Judas was one of the 12 disciples of Jesus. He walked with Jesus, listened to His teachings, knew the truth, and even saw His miracles, yet he betrayed Jesus, and was never truly saved, but instead condemned (Jn 6:70)(Jn 17:12).

Simon heard the truth about Jesus, and believed it. He was even baptized, but he was not saved (Acts 8:13,18-24).

Many disciples turned from following Jesus after He told them what it required (Jn 6:66).

     We also have examples in the Old Testament where people apostatized from the true God to idols such as: The Israelites (Ex 32), Saul (1 Sam 15:11), Solomon (1 Kin 11:1-10), and Amaziah (2 Chr 25:14-16).
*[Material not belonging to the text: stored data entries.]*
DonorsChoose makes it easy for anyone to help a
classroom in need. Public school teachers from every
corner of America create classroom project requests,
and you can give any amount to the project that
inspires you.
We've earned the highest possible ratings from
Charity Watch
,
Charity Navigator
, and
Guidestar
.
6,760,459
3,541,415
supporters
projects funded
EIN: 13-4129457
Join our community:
     John describes these apostate people by saying, “They went out from us; but they were not of us; for if they had been of us; they no doubt would have continued with us: but they went out, that they might be made manifest (it might be known) that they were not all of us. But ye have an unction (an anointing: the Holy Spirit) from the Holy One (Jesus), and ye know all things. (1 Jn 1:19-20)
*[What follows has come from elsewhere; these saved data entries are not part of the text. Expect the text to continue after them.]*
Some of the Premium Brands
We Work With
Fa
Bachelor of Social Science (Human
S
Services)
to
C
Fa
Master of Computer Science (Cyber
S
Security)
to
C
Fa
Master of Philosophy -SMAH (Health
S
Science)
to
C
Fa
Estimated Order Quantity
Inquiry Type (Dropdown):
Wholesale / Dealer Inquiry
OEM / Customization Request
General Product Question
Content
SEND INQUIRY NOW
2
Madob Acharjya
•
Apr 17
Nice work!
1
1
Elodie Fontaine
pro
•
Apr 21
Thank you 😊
     In other words, there are people who can appear to be Christians, but the fact that they failed to persevere with Christian believers, and “went out” from among them, proves they were not Christians (not of us) at all. Verse 20 bears this out when it says but you have the Holy Spirit, which is the sign that proves and guarantees that a person is a true Christian (Eph 1:13-14)(2 Cor 1:22)(2 Cor 5:5).

     It is a scary thing for a person to have heard and known the truth, and then to have forsaken or walked away from it. Peter says of these people, “For if after they have escaped the pollutions of the world through the knowledge of the Lord and Savior Jesus Christ, they are again entangled therein and overcome, the latter end is worse with them than the beginning. For it had been better for them not to have known the way of righteousness, than, after they have known it, to turn from the holy commandment delivered unto them.” (2 Pet 2:20-21)

     Why is it so bad to have heard the truth, and then walked away, rather than to have not heard it at all? Jesus tells us:

(Lk 12:47-48) And that servant, which knew his lord’s will, and prepared not himself, neither did according to his will, shall be beaten with many stripes. (48) But he that knew not, and did commit things worthy of stripes, shall be beaten with few stripes. For unto whomsoever much is given, of him much is required: and to whom men have committed much, of him they will ask the more.

     What does this mean? Jesus is speaking of Hell! And, He is telling us that for the one to whom much was given (the one who heard the truth and walked away from it), his punishment will be greater in Hell, than “he that knew not.”